== THE DATA ==

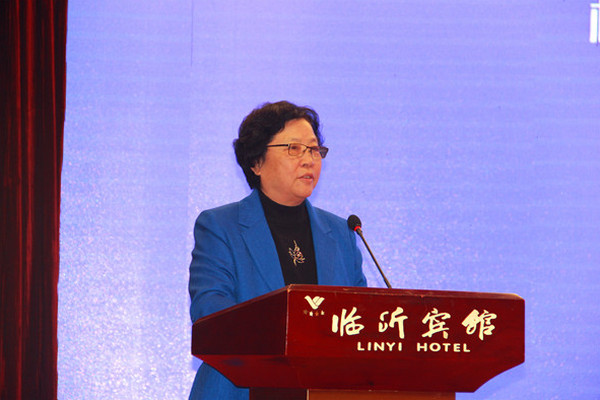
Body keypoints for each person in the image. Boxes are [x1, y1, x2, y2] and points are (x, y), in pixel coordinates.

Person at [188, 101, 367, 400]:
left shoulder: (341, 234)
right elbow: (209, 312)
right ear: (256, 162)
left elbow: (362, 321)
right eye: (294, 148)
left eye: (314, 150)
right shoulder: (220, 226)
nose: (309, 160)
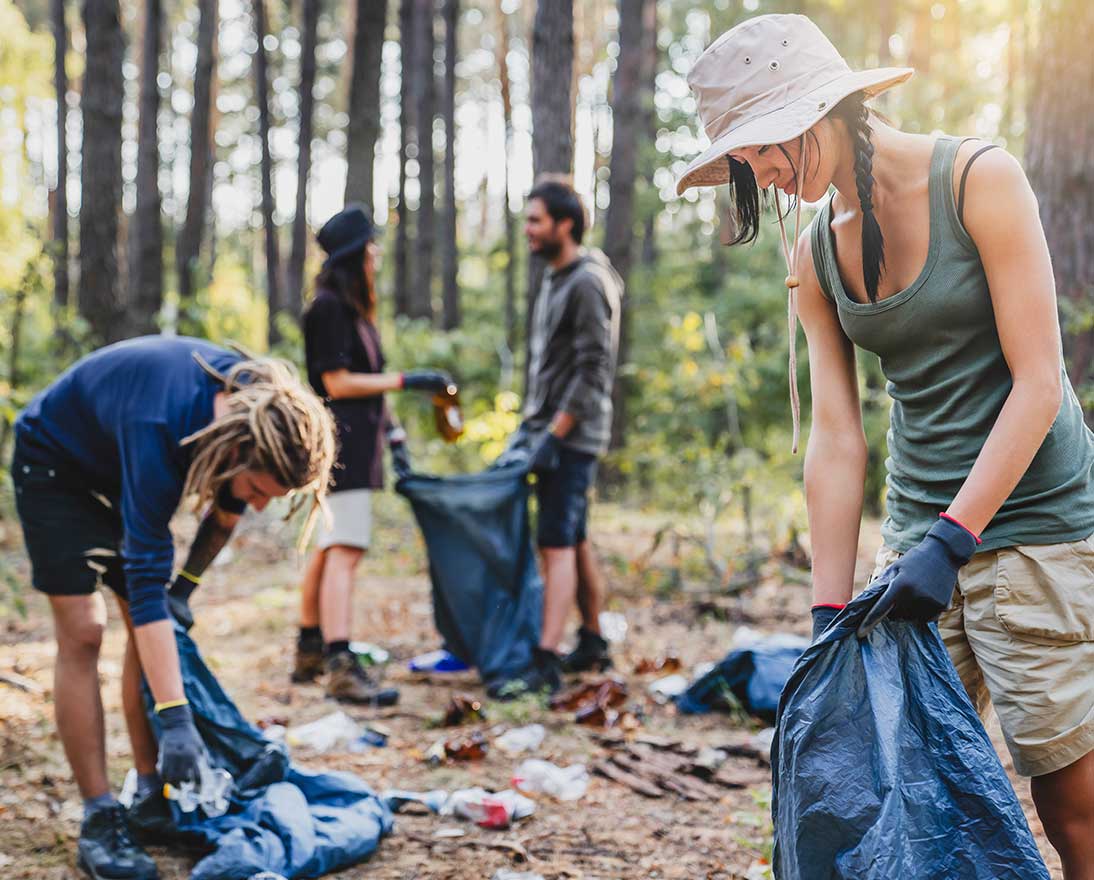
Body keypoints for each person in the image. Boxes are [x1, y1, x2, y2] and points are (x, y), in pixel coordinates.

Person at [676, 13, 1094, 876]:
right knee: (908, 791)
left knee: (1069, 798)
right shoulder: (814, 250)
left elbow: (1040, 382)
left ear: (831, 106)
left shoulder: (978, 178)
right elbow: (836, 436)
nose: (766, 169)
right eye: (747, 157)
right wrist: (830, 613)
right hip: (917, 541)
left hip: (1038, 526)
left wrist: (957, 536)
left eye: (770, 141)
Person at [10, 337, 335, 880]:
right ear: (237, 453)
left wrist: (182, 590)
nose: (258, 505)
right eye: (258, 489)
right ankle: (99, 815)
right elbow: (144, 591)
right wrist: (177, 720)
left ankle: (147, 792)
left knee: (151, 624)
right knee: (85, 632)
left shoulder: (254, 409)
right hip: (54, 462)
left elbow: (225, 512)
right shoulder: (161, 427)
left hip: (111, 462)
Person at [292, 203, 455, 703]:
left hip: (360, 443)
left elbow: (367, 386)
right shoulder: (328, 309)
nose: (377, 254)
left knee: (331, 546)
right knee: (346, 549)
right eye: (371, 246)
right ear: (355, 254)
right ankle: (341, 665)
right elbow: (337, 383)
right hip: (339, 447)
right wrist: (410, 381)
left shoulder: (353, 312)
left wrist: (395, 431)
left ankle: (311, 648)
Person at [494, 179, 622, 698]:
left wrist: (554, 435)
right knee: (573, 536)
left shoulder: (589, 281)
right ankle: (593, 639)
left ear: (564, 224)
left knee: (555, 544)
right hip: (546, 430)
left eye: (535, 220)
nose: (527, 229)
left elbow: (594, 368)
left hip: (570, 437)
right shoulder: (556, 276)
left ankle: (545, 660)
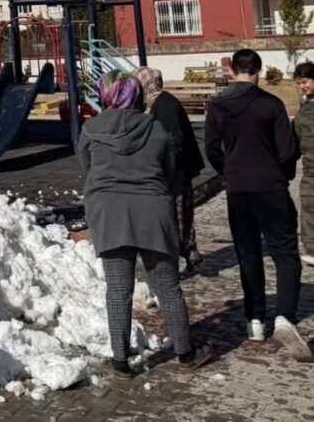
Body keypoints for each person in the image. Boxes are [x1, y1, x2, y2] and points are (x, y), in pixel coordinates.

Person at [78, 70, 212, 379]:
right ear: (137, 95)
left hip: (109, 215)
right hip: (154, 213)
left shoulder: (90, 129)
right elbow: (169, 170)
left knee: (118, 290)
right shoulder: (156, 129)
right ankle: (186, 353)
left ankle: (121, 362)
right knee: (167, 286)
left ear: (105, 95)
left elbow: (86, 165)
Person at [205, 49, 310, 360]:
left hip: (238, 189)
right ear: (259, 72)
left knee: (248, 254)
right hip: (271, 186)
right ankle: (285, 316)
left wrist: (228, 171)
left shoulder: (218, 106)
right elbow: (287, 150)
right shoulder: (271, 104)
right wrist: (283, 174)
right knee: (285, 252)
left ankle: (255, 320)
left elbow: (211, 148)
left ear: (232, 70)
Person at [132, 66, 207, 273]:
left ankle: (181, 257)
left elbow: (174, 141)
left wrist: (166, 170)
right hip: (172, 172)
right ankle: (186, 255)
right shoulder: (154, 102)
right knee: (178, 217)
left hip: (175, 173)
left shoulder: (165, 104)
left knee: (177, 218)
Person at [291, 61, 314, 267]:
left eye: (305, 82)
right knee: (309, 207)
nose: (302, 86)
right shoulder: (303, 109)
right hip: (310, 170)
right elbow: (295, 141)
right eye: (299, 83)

===

> REQUIREMENT:
An exact copy of the material above is required, minus its images.

> WRITTEN SOLUTION:
Body keypoints for each person in the image. Boxes are [x1, y1, x2, y2] and points are (x, y), in pixel coordinates.

Person at [188, 101, 367, 400]:
left shoulder: (341, 234)
right elbow: (209, 312)
right ear: (256, 162)
left elbow: (362, 321)
right eye: (294, 148)
left eye: (314, 150)
right shoulder: (220, 226)
nose: (309, 160)
Body keypoints for each person in the image. Boxes are [x1, y1, x2, y2] and points are (x, y), in pixel coordinates.

Person at [676, 13, 1094, 876]:
right knee: (908, 791)
left knee: (1069, 798)
right shoulder: (814, 250)
left elbow: (1040, 382)
left ear: (831, 106)
left shoulder: (978, 178)
right elbow: (836, 436)
nose: (766, 169)
right eye: (747, 157)
right wrist: (830, 613)
right hip: (917, 541)
left hip: (1038, 526)
left wrist: (957, 536)
left eye: (770, 141)
Person at [10, 337, 335, 880]:
right ear: (237, 453)
left wrist: (182, 590)
nose: (258, 505)
right eye: (258, 489)
right ankle: (99, 815)
right elbow: (144, 591)
right wrist: (177, 720)
left ankle: (147, 792)
left knee: (151, 624)
right knee: (85, 632)
left shoulder: (254, 409)
right hip: (54, 462)
left elbow: (225, 512)
right shoulder: (161, 427)
left hip: (111, 462)
Person at [292, 203, 455, 703]:
left hip: (360, 443)
left elbow: (367, 386)
right shoulder: (328, 309)
nose: (377, 254)
left knee: (331, 546)
right knee: (346, 549)
right eye: (371, 246)
right ear: (355, 254)
right ankle: (341, 665)
right elbow: (337, 383)
right hip: (339, 447)
right wrist: (410, 381)
left shoulder: (353, 312)
left wrist: (395, 431)
left ankle: (311, 648)
Person at [494, 179, 622, 698]:
left wrist: (554, 435)
right knee: (573, 536)
left shoulder: (589, 281)
right ankle: (593, 639)
left ear: (564, 224)
left knee: (555, 544)
right hip: (546, 430)
left eye: (535, 220)
nose: (527, 229)
left elbow: (594, 368)
left hip: (570, 437)
right shoulder: (556, 276)
left ankle: (545, 660)
Body keypoints for each person in the image. Boxes are [x1, y1, x2, y2] and points are (x, y), in pixel coordinates.

Person at [78, 70, 212, 379]:
right ear: (137, 95)
left hip: (109, 215)
right hip: (154, 213)
left shoulder: (90, 129)
right elbow: (169, 170)
left knee: (118, 290)
right shoulder: (156, 129)
right ankle: (186, 353)
left ankle: (121, 362)
right knee: (167, 286)
left ear: (105, 95)
left elbow: (86, 165)
Person at [205, 49, 310, 360]:
left hip: (238, 189)
right ear: (259, 72)
left knee: (248, 254)
right hip: (271, 186)
right ankle: (285, 316)
left wrist: (228, 171)
left shoulder: (218, 106)
right elbow: (287, 150)
right shoulder: (271, 104)
right wrist: (283, 174)
right knee: (285, 252)
left ankle: (255, 320)
left elbow: (211, 148)
left ear: (232, 70)
Person at [132, 66, 207, 273]:
left ankle: (181, 257)
left elbow: (174, 141)
left wrist: (166, 170)
right hip: (172, 172)
right ankle: (186, 255)
right shoulder: (154, 102)
right knee: (178, 217)
left hip: (175, 173)
left shoulder: (165, 104)
left knee: (177, 218)
Person at [291, 61, 314, 267]:
left eye: (305, 82)
right knee: (309, 207)
nose: (302, 86)
right shoulder: (303, 109)
right hip: (310, 170)
right elbow: (295, 141)
right eye: (299, 83)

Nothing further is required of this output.